[[ MATERIAL FOR THIS EXERCISE, beginning ]]
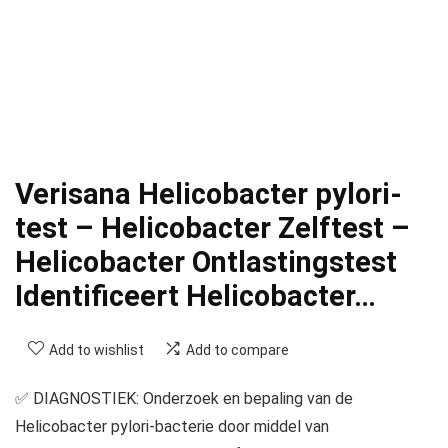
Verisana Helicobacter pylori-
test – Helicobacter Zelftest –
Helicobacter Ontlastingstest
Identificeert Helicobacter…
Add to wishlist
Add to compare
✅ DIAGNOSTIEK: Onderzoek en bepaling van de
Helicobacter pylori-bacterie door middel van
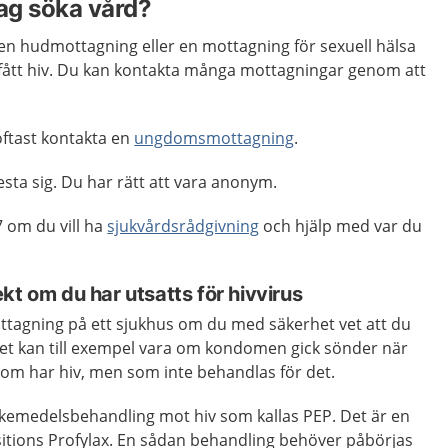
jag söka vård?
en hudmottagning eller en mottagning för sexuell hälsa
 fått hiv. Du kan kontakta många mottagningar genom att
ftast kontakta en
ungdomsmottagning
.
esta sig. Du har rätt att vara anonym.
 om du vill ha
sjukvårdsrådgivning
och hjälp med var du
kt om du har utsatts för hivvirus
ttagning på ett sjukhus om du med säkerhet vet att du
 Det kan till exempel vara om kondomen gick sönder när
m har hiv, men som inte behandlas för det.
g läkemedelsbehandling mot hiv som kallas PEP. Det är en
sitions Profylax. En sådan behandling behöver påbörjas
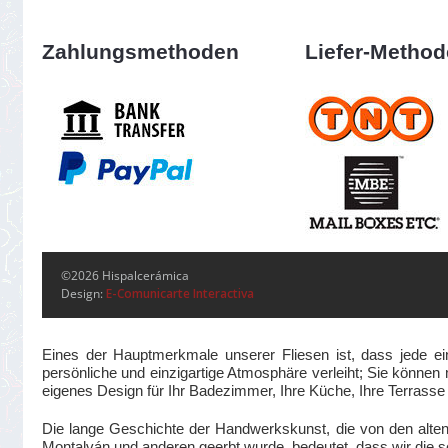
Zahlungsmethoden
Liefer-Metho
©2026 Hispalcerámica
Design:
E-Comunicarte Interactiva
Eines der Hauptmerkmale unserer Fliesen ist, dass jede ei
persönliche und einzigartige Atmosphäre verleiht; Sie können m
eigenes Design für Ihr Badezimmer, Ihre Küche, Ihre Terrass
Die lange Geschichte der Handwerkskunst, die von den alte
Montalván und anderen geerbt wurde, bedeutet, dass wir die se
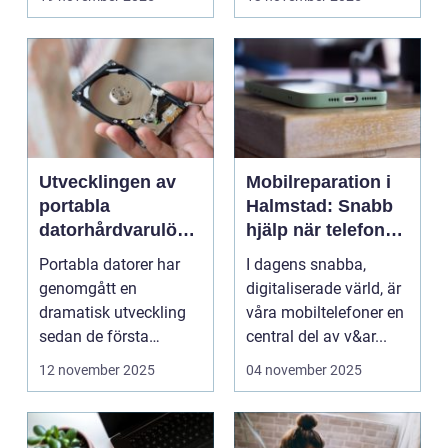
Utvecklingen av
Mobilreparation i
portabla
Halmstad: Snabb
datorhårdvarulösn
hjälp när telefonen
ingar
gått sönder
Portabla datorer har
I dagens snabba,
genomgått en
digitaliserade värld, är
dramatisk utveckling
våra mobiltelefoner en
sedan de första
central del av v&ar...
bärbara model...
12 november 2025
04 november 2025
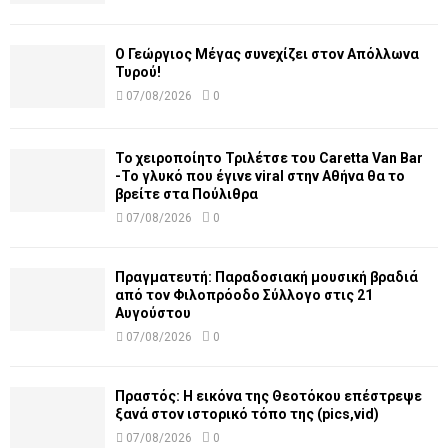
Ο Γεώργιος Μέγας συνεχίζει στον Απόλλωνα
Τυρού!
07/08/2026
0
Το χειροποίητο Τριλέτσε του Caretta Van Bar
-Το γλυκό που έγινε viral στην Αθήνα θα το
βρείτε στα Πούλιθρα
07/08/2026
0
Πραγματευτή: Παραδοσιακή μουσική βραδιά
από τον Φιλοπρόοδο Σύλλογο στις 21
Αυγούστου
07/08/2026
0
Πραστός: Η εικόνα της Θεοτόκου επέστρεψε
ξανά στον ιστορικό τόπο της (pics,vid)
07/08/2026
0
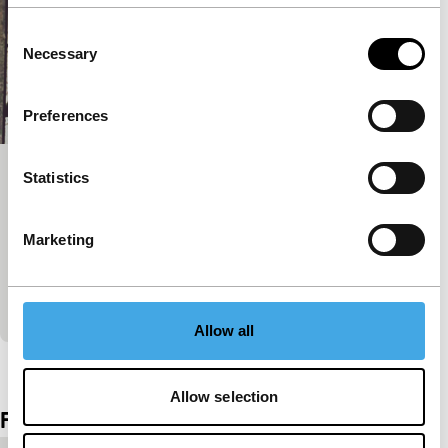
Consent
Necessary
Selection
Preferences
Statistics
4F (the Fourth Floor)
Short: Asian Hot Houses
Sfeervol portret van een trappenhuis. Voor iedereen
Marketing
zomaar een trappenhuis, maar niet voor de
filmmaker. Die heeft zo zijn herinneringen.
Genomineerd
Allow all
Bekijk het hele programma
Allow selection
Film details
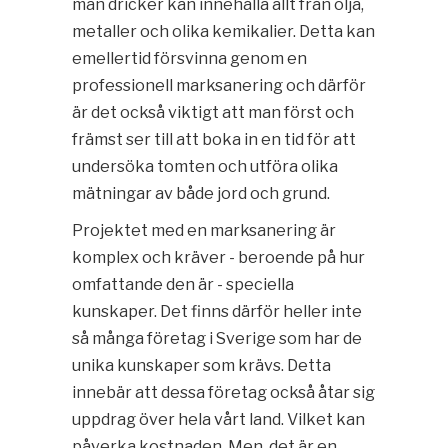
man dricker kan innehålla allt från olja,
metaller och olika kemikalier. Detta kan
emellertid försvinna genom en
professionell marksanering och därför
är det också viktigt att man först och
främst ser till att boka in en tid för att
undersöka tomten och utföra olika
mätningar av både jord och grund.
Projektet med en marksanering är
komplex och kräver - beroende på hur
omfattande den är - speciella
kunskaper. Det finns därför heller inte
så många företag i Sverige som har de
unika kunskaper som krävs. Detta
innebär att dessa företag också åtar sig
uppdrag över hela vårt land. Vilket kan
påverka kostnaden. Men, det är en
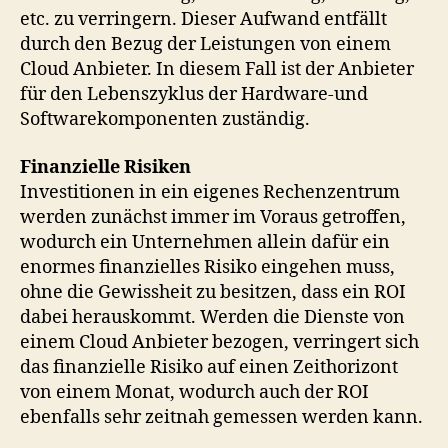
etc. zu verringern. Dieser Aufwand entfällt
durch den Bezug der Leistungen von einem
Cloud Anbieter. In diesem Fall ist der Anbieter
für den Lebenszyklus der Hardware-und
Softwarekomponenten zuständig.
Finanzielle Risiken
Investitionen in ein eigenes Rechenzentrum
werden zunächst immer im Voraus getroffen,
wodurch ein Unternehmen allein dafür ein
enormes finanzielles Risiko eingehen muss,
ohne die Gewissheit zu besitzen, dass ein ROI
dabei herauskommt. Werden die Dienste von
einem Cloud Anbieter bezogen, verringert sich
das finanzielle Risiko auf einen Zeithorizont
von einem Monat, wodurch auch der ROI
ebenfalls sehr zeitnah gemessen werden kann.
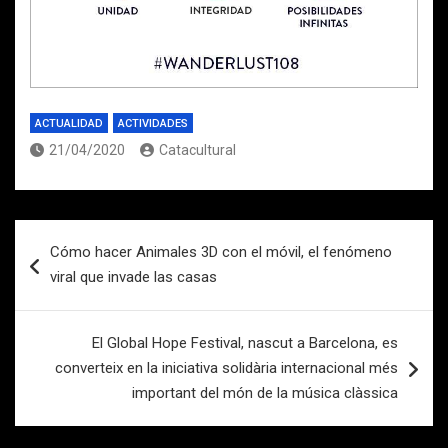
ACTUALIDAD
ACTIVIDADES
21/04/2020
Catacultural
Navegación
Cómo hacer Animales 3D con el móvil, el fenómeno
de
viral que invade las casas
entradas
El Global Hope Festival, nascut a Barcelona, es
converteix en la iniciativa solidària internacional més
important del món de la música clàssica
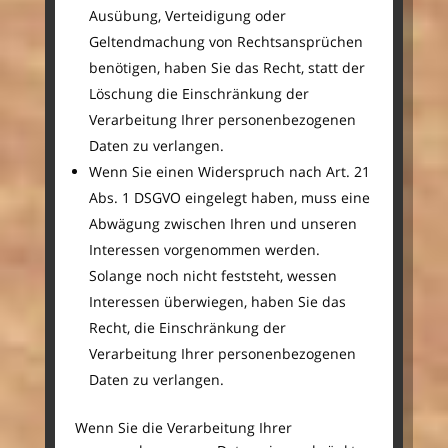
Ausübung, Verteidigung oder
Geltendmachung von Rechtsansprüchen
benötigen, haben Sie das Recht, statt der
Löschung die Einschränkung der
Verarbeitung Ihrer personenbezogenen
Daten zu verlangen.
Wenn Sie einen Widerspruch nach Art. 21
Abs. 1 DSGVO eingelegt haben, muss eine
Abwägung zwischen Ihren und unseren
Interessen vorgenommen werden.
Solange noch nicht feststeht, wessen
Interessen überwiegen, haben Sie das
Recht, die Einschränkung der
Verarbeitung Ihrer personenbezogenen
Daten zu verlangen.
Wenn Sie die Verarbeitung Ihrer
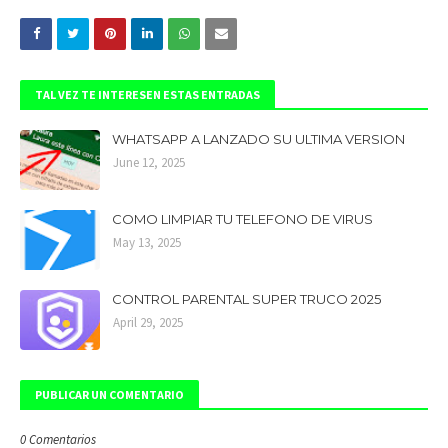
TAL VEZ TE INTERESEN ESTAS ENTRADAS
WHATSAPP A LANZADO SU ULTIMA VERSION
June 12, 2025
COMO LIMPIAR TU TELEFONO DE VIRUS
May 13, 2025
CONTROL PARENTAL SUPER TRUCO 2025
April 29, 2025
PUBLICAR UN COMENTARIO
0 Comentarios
[[ MATERIAL FOR THIS EXERCISE, end ]]
Output an exact copy of the material, with the pictures removed.

Verisana Helicobacter pylori-
test – Helicobacter Zelftest –
Helicobacter Ontlastingstest
Identificeert Helicobacter…
Add to wishlist
Add to compare
✅ DIAGNOSTIEK: Onderzoek en bepaling van de
Helicobacter pylori-bacterie door middel van
jag söka vård?
en hudmottagning eller en mottagning för sexuell hälsa
 fått hiv. Du kan kontakta många mottagningar genom att
ftast kontakta en
ungdomsmottagning
.
esta sig. Du har rätt att vara anonym.
 om du vill ha
sjukvårdsrådgivning
och hjälp med var du
kt om du har utsatts för hivvirus
ttagning på ett sjukhus om du med säkerhet vet att du
 Det kan till exempel vara om kondomen gick sönder när
m har hiv, men som inte behandlas för det.
g läkemedelsbehandling mot hiv som kallas PEP. Det är en
sitions Profylax. En sådan behandling behöver påbörjas
Zahlungsmethoden
Liefer-Metho
©2026 Hispalcerámica
Design:
E-Comunicarte Interactiva
Eines der Hauptmerkmale unserer Fliesen ist, dass jede ei
persönliche und einzigartige Atmosphäre verleiht; Sie können m
eigenes Design für Ihr Badezimmer, Ihre Küche, Ihre Terrass
Die lange Geschichte der Handwerkskunst, die von den alte
Montalván und anderen geerbt wurde, bedeutet, dass wir die se
Utvecklingen av
Mobilreparation i
portabla
Halmstad: Snabb
datorhårdvarulösn
hjälp när telefonen
ingar
gått sönder
Portabla datorer har
I dagens snabba,
genomgått en
digitaliserade värld, är
dramatisk utveckling
våra mobiltelefoner en
sedan de första
central del av v&ar...
bärbara model...
12 november 2025
04 november 2025
Ο Γεώργιος Μέγας συνεχίζει στον Απόλλωνα
Τυρού!
07/08/2026
0
Το χειροποίητο Τριλέτσε του Caretta Van Bar
-Το γλυκό που έγινε viral στην Αθήνα θα το
βρείτε στα Πούλιθρα
07/08/2026
0
Πραγματευτή: Παραδοσιακή μουσική βραδιά
από τον Φιλοπρόοδο Σύλλογο στις 21
Αυγούστου
07/08/2026
0
Πραστός: Η εικόνα της Θεοτόκου επέστρεψε
ξανά στον ιστορικό τόπο της (pics,vid)
07/08/2026
0
Consent
Necessary
Selection
Preferences
Statistics
4F (the Fourth Floor)
Short: Asian Hot Houses
Sfeervol portret van een trappenhuis. Voor iedereen
Marketing
zomaar een trappenhuis, maar niet voor de
filmmaker. Die heeft zo zijn herinneringen.
Genomineerd
Allow all
Bekijk het hele programma
Allow selection
Film details
man dricker kan innehålla allt från olja,
metaller och olika kemikalier. Detta kan
emellertid försvinna genom en
professionell marksanering och därför
är det också viktigt att man först och
främst ser till att boka in en tid för att
undersöka tomten och utföra olika
mätningar av både jord och grund.
Projektet med en marksanering är
komplex och kräver - beroende på hur
omfattande den är - speciella
kunskaper. Det finns därför heller inte
så många företag i Sverige som har de
unika kunskaper som krävs. Detta
innebär att dessa företag också åtar sig
uppdrag över hela vårt land. Vilket kan
påverka kostnaden. Men, det är en
etc. zu verringern. Dieser Aufwand entfällt
durch den Bezug der Leistungen von einem
Cloud Anbieter. In diesem Fall ist der Anbieter
für den Lebenszyklus der Hardware-und
Softwarekomponenten zuständig.
Finanzielle Risiken
Investitionen in ein eigenes Rechenzentrum
werden zunächst immer im Voraus getroffen,
wodurch ein Unternehmen allein dafür ein
enormes finanzielles Risiko eingehen muss,
ohne die Gewissheit zu besitzen, dass ein ROI
dabei herauskommt. Werden die Dienste von
einem Cloud Anbieter bezogen, verringert sich
das finanzielle Risiko auf einen Zeithorizont
von einem Monat, wodurch auch der ROI
ebenfalls sehr zeitnah gemessen werden kann.
ACTUALIDAD
ACTIVIDADES
21/04/2020
Catacultural
Navegación
Cómo hacer Animales 3D con el móvil, el fenómeno
de
viral que invade las casas
entradas
El Global Hope Festival, nascut a Barcelona, es
converteix en la iniciativa solidària internacional més
important del món de la música clàssica
Ausübung, Verteidigung oder
Geltendmachung von Rechtsansprüchen
benötigen, haben Sie das Recht, statt der
Löschung die Einschränkung der
Verarbeitung Ihrer personenbezogenen
Daten zu verlangen.
Wenn Sie einen Widerspruch nach Art. 21
Abs. 1 DSGVO eingelegt haben, muss eine
Abwägung zwischen Ihren und unseren
Interessen vorgenommen werden.
Solange noch nicht feststeht, wessen
Interessen überwiegen, haben Sie das
Recht, die Einschränkung der
Verarbeitung Ihrer personenbezogenen
Daten zu verlangen.
Wenn Sie die Verarbeitung Ihrer
TAL VEZ TE INTERESEN ESTAS ENTRADAS
WHATSAPP A LANZADO SU ULTIMA VERSION
June 12, 2025
COMO LIMPIAR TU TELEFONO DE VIRUS
May 13, 2025
CONTROL PARENTAL SUPER TRUCO 2025
April 29, 2025
PUBLICAR UN COMENTARIO
0 Comentarios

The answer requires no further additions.